Posted by Reik Schatz <re...@gmail.com>.

Cool feature, didn't know it existed. It turned however out that everything
works fine! There was a configuration error that duplicated a AWS sns->sqs
subscription, so we go twice the amount of data delivered to our
application. Semi-lame post to this mailing list i guess :( I should have
checked that earlier but major thanks for looking into this and replying.

Cheers,
Reik


On Thu, Jan 17, 2013 at 4:28 AM, aaron morton <aa...@thelastpickle.com>wrote:

> You *may* be seeing this
> https://issues.apache.org/jira/browse/CASSANDRA-2503
>
> It was implemented in 1.1.0 but perhaps data in the original cluster is
> more compacted than the new one.
>
> Are the increases for all CF's are just a few?
> Do you have a work load of infrequent writes to rows followed by wide
> reads ?
>
> Cheers
>
> -----------------
> Aaron Morton
> Freelance Cassandra Developer
> New Zealand
>
> @aaronmorton
> http://www.thelastpickle.com
>
> On 16/01/2013, at 6:23 AM, Reik Schatz <re...@gmail.com> wrote:
>
> Hi, we are running a 1.1.6 (datastax) test cluster with 6 nodes. After the
> recent 1.2 release we have set up a second cluster - also having 6 nodes
> running 1.2 (datastax).
>
> They are now running in parallel. We noticed an increase in the number of
> writes in our monitoring tool (Datadog). The tool is using the write count
> statistic of nodetool cfstats. So we ran nodetool cfstats on one node in
> each cluster. To get an initial write count. Then we ran it again after 60
> sec. It looks like the 1.2 received about twice the amount of writes.
>
> The way our application is designed is that the writes are idempotent, so
> we don't see a size increase. Were there any changes in between 1.1.6 > 1.2
> that could explain this behavior?
>
> I know that 1.2 has the concept of virtual nodes, to spread out the data
> more evenly. So if the "write count" value was actually the sum of all
> writes to all nodes in the, this increase would make sense.
>
> Reik
>
> ps. the clusters are not 100% identical. i.e. since bloom filters are now
> off-heap, we changed settings for heap size and memtables. Cluster 1.1.6:
> heap 8G, memtables 1/3 of heap. Cluster 1.2.0: heap 4G, memtables 2G. Not
> sure it can have an impact on the problem.
>
>
>

Re: write count increase after 1.2 update

Posted by aaron morton <aa...@thelastpickle.com>.
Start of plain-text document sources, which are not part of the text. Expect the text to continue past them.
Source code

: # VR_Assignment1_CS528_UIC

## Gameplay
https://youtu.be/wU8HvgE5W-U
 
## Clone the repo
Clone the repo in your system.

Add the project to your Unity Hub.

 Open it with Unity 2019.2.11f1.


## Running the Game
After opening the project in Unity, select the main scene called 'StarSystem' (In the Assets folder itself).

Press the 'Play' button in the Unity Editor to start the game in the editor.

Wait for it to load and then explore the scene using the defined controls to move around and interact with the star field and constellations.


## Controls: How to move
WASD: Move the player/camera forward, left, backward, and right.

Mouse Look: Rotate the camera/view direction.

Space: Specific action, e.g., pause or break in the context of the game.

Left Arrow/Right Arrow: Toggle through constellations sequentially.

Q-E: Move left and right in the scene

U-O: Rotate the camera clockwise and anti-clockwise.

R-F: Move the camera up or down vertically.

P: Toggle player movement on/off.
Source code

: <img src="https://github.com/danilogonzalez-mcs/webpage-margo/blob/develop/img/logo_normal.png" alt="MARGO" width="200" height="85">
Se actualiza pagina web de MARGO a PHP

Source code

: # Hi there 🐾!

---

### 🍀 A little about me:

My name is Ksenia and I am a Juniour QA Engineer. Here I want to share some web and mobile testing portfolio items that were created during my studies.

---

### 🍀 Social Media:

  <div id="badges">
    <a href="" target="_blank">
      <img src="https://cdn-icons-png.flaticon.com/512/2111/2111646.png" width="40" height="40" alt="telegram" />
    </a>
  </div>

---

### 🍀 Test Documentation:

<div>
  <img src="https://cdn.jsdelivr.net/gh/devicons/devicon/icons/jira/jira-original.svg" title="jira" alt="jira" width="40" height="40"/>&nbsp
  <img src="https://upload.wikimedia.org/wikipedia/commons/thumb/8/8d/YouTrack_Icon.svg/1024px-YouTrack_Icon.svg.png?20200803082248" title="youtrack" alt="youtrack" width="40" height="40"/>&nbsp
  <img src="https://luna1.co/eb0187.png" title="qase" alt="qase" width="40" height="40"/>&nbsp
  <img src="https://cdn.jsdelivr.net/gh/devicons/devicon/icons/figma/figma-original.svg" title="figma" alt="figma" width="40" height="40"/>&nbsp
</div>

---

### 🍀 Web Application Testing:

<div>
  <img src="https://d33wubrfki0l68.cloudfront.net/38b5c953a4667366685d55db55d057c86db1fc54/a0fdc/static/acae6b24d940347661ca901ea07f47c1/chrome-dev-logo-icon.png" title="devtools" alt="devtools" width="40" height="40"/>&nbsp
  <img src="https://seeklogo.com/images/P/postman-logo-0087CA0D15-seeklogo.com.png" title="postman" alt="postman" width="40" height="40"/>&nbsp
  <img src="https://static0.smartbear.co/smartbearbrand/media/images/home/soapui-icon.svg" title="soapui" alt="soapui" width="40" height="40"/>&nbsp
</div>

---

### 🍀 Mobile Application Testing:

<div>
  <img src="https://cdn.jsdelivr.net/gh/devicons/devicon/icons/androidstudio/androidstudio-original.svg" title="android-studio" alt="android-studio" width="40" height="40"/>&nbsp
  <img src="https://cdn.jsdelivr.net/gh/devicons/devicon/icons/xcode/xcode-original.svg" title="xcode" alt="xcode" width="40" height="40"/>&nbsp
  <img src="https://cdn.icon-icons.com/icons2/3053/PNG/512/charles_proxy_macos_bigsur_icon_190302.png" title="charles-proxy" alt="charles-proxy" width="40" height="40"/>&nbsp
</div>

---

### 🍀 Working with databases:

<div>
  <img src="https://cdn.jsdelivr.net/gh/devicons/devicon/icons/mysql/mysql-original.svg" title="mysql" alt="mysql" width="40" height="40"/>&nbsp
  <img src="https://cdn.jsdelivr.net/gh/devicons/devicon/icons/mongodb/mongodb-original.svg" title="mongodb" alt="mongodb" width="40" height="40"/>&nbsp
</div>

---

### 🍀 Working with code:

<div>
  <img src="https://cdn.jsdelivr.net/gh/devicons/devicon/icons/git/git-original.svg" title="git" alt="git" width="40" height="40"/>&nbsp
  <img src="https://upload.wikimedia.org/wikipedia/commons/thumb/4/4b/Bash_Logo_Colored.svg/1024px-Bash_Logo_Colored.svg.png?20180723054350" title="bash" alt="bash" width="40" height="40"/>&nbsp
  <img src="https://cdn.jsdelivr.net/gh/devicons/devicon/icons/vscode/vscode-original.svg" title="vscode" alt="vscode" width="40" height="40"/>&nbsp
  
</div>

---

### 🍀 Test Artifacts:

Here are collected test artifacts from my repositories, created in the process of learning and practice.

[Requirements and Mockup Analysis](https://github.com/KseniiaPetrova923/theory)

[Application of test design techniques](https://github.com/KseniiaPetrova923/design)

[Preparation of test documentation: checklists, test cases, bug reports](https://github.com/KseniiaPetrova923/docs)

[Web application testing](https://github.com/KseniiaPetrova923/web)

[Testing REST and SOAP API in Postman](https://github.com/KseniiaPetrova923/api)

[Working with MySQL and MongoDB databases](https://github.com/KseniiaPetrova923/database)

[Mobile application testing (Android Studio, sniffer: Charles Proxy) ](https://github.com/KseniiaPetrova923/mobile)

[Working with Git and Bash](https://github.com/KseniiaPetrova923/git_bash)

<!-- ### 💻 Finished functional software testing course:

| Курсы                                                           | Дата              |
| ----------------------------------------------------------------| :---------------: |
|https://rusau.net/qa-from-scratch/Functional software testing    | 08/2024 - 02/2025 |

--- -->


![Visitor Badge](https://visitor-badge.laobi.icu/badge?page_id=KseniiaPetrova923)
You *may* be seeing this https://issues.apache.org/jira/browse/CASSANDRA-2503

It was implemented in 1.1.0 but perhaps data in the original cluster is more compacted than the new one. 

Are the increases for all CF's are just a few?
Do you have a work load of infrequent writes to rows followed by wide reads ?

Cheers

-----------------
Aaron Morton
Freelance Cassandra Developer
New Zealand

@aaronmorton
http://www.thelastpickle.com

On 16/01/2013, at 6:23 AM, Reik Schatz <re...@gmail.com> wrote:

> Hi, we are running a 1.1.6 (datastax) test cluster with 6 nodes. After the recent 1.2 release we have set up a second cluster - also having 6 nodes running 1.2 (datastax).
> 
> They are now running in parallel. We noticed an increase in the number of writes in our monitoring tool (Datadog). The tool is using the write count statistic of nodetool cfstats. So we ran nodetool cfstats on one node in each cluster. To get an initial write count. Then we ran it again after 60 sec. It looks like the 1.2 received about twice the amount of writes. 
> 
> The way our application is designed is that the writes are idempotent, so we don't see a size increase. Were there any changes in between 1.1.6 > 1.2 that could explain this behavior?
> 
> I know that 1.2 has the concept of virtual nodes, to spread out the data more evenly. So if the "write count" value was actually the sum of all writes to all nodes in the, this increase would make sense.
> 
> Reik
> 
> ps. the clusters are not 100% identical. i.e. since bloom filters are now off-heap, we changed settings for heap size and memtables. Cluster 1.1.6: heap 8G, memtables 1/3 of heap. Cluster 1.2.0: heap 4G, memtables 2G. Not sure it can have an impact on the problem.